EXERCISE PROMPT ::
Reproduce exactly the lines of the material beneath, from the line that contains "# Licensed under" to the line that contains "RECT 0.965000 1.420000", both included, and no other lines.

┄┄┄┄┄┄┄┄┄┄┄┄┄┄┄┄┄┄┄┄

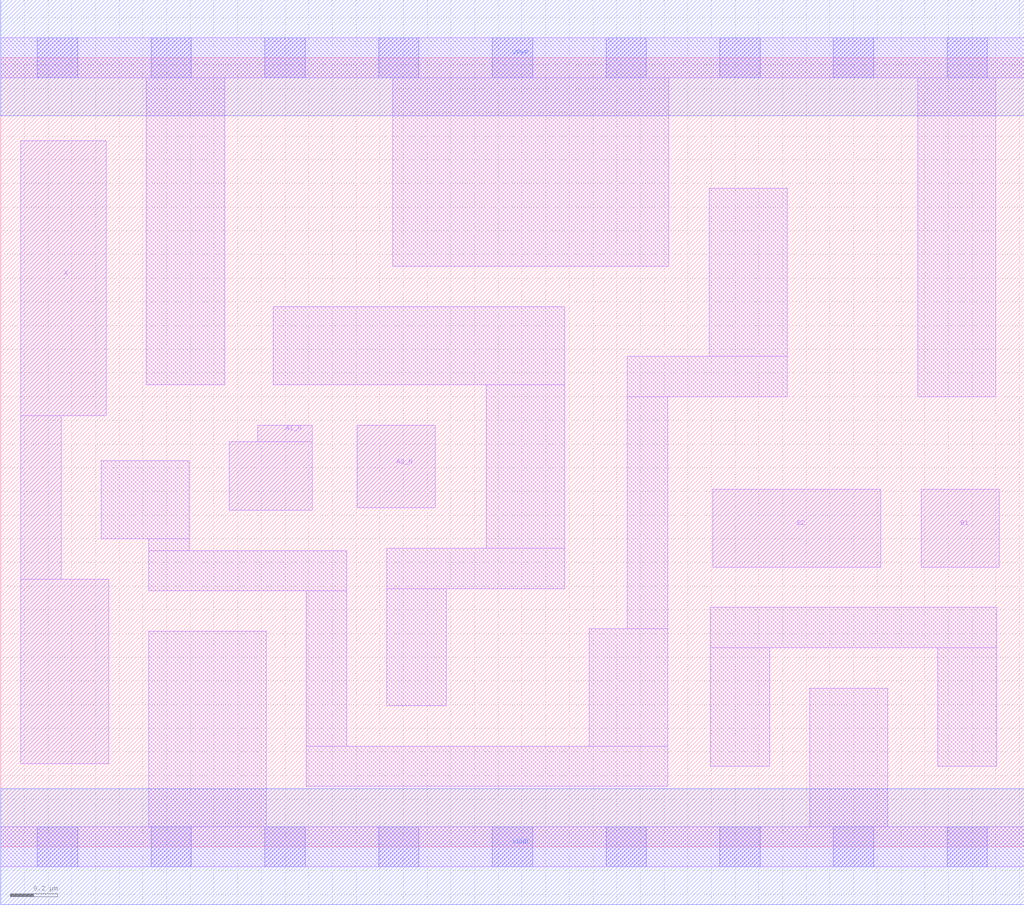
<source format=lef>
# Copyright 2020 The SkyWater PDK Authors
#
# Licensed under the Apache License, Version 2.0 (the "License");
# you may not use this file except in compliance with the License.
# You may obtain a copy of the License at
#
#     https://www.apache.org/licenses/LICENSE-2.0
#
# Unless required by applicable law or agreed to in writing, software
# distributed under the License is distributed on an "AS IS" BASIS,
# WITHOUT WARRANTIES OR CONDITIONS OF ANY KIND, either express or implied.
# See the License for the specific language governing permissions and
# limitations under the License.
#
# SPDX-License-Identifier: Apache-2.0

VERSION 5.5 ;
NAMESCASESENSITIVE ON ;
BUSBITCHARS "[]" ;
DIVIDERCHAR "/" ;
MACRO sky130_fd_sc_ls__o2bb2a_1
  CLASS CORE ;
  SOURCE USER ;
  ORIGIN  0.000000  0.000000 ;
  SIZE  4.320000 BY  3.330000 ;
  SYMMETRY X Y ;
  SITE unit ;
  PIN A1_N
    ANTENNAGATEAREA  0.222000 ;
    DIRECTION INPUT ;
    USE SIGNAL ;
    PORT
      LAYER li1 ;
        RECT 0.965000 1.420000 1.315000 1.710000 ;
        RECT 1.085000 1.710000 1.315000 1.780000 ;
    END
  END A1_N
  PIN A2_N
    ANTENNAGATEAREA  0.222000 ;
    DIRECTION INPUT ;
    USE SIGNAL ;
    PORT
      LAYER li1 ;
        RECT 1.505000 1.430000 1.835000 1.780000 ;
    END
  END A2_N
  PIN B1
    ANTENNAGATEAREA  0.246000 ;
    DIRECTION INPUT ;
    USE SIGNAL ;
    PORT
      LAYER li1 ;
        RECT 3.885000 1.180000 4.215000 1.510000 ;
    END
  END B1
  PIN B2
    ANTENNAGATEAREA  0.246000 ;
    DIRECTION INPUT ;
    USE SIGNAL ;
    PORT
      LAYER li1 ;
        RECT 3.005000 1.180000 3.715000 1.510000 ;
    END
  END B2
  PIN X
    ANTENNADIFFAREA  0.541300 ;
    DIRECTION OUTPUT ;
    USE SIGNAL ;
    PORT
      LAYER li1 ;
        RECT 0.085000 0.350000 0.455000 1.130000 ;
        RECT 0.085000 1.130000 0.255000 1.820000 ;
        RECT 0.085000 1.820000 0.445000 2.980000 ;
    END
  END X
  PIN VGND
    DIRECTION INOUT ;
    SHAPE ABUTMENT ;
    USE GROUND ;
    PORT
      LAYER met1 ;
        RECT 0.000000 -0.245000 4.320000 0.245000 ;
    END
  END VGND
  PIN VPWR
    DIRECTION INOUT ;
    SHAPE ABUTMENT ;
    USE POWER ;
    PORT
      LAYER met1 ;
        RECT 0.000000 3.085000 4.320000 3.575000 ;
    END
  END VPWR
  OBS
    LAYER li1 ;
      RECT 0.000000 -0.085000 4.320000 0.085000 ;
      RECT 0.000000  3.245000 4.320000 3.415000 ;
      RECT 0.425000  1.300000 0.795000 1.630000 ;
      RECT 0.615000  1.950000 0.945000 3.245000 ;
      RECT 0.625000  0.085000 1.120000 0.910000 ;
      RECT 0.625000  1.080000 1.460000 1.250000 ;
      RECT 0.625000  1.250000 0.795000 1.300000 ;
      RECT 1.150000  1.950000 2.380000 2.280000 ;
      RECT 1.290000  0.255000 2.815000 0.425000 ;
      RECT 1.290000  0.425000 1.460000 1.080000 ;
      RECT 1.630000  0.595000 1.880000 1.090000 ;
      RECT 1.630000  1.090000 2.380000 1.260000 ;
      RECT 1.655000  2.450000 2.820000 3.245000 ;
      RECT 2.050000  1.260000 2.380000 1.950000 ;
      RECT 2.485000  0.425000 2.815000 0.920000 ;
      RECT 2.645000  0.920000 2.815000 1.900000 ;
      RECT 2.645000  1.900000 3.320000 2.070000 ;
      RECT 2.990000  2.070000 3.320000 2.780000 ;
      RECT 2.995000  0.340000 3.245000 0.840000 ;
      RECT 2.995000  0.840000 4.205000 1.010000 ;
      RECT 3.415000  0.085000 3.745000 0.670000 ;
      RECT 3.870000  1.900000 4.200000 3.245000 ;
      RECT 3.955000  0.340000 4.205000 0.840000 ;
    LAYER mcon ;
      RECT 0.155000 -0.085000 0.325000 0.085000 ;
      RECT 0.155000  3.245000 0.325000 3.415000 ;
      RECT 0.635000 -0.085000 0.805000 0.085000 ;
      RECT 0.635000  3.245000 0.805000 3.415000 ;
      RECT 1.115000 -0.085000 1.285000 0.085000 ;
      RECT 1.115000  3.245000 1.285000 3.415000 ;
      RECT 1.595000 -0.085000 1.765000 0.085000 ;
      RECT 1.595000  3.245000 1.765000 3.415000 ;
      RECT 2.075000 -0.085000 2.245000 0.085000 ;
      RECT 2.075000  3.245000 2.245000 3.415000 ;
      RECT 2.555000 -0.085000 2.725000 0.085000 ;
      RECT 2.555000  3.245000 2.725000 3.415000 ;
      RECT 3.035000 -0.085000 3.205000 0.085000 ;
      RECT 3.035000  3.245000 3.205000 3.415000 ;
      RECT 3.515000 -0.085000 3.685000 0.085000 ;
      RECT 3.515000  3.245000 3.685000 3.415000 ;
      RECT 3.995000 -0.085000 4.165000 0.085000 ;
      RECT 3.995000  3.245000 4.165000 3.415000 ;
  END
END sky130_fd_sc_ls__o2bb2a_1
END LIBRARY

</source>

┄┄┄┄┄┄┄┄┄┄┄┄┄┄┄┄┄┄┄┄

RESPONSE BELOW ::
# Licensed under the Apache License, Version 2.0 (the "License");
# you may not use this file except in compliance with the License.
# You may obtain a copy of the License at
#
#     https://www.apache.org/licenses/LICENSE-2.0
#
# Unless required by applicable law or agreed to in writing, software
# distributed under the License is distributed on an "AS IS" BASIS,
# WITHOUT WARRANTIES OR CONDITIONS OF ANY KIND, either express or implied.
# See the License for the specific language governing permissions and
# limitations under the License.
#
# SPDX-License-Identifier: Apache-2.0

VERSION 5.5 ;
NAMESCASESENSITIVE ON ;
BUSBITCHARS "[]" ;
DIVIDERCHAR "/" ;
MACRO sky130_fd_sc_ls__o2bb2a_1
  CLASS CORE ;
  SOURCE USER ;
  ORIGIN  0.000000  0.000000 ;
  SIZE  4.320000 BY  3.330000 ;
  SYMMETRY X Y ;
  SITE unit ;
  PIN A1_N
    ANTENNAGATEAREA  0.222000 ;
    DIRECTION INPUT ;
    USE SIGNAL ;
    PORT
      LAYER li1 ;
        RECT 0.965000 1.420000 1.315000 1.710000 ;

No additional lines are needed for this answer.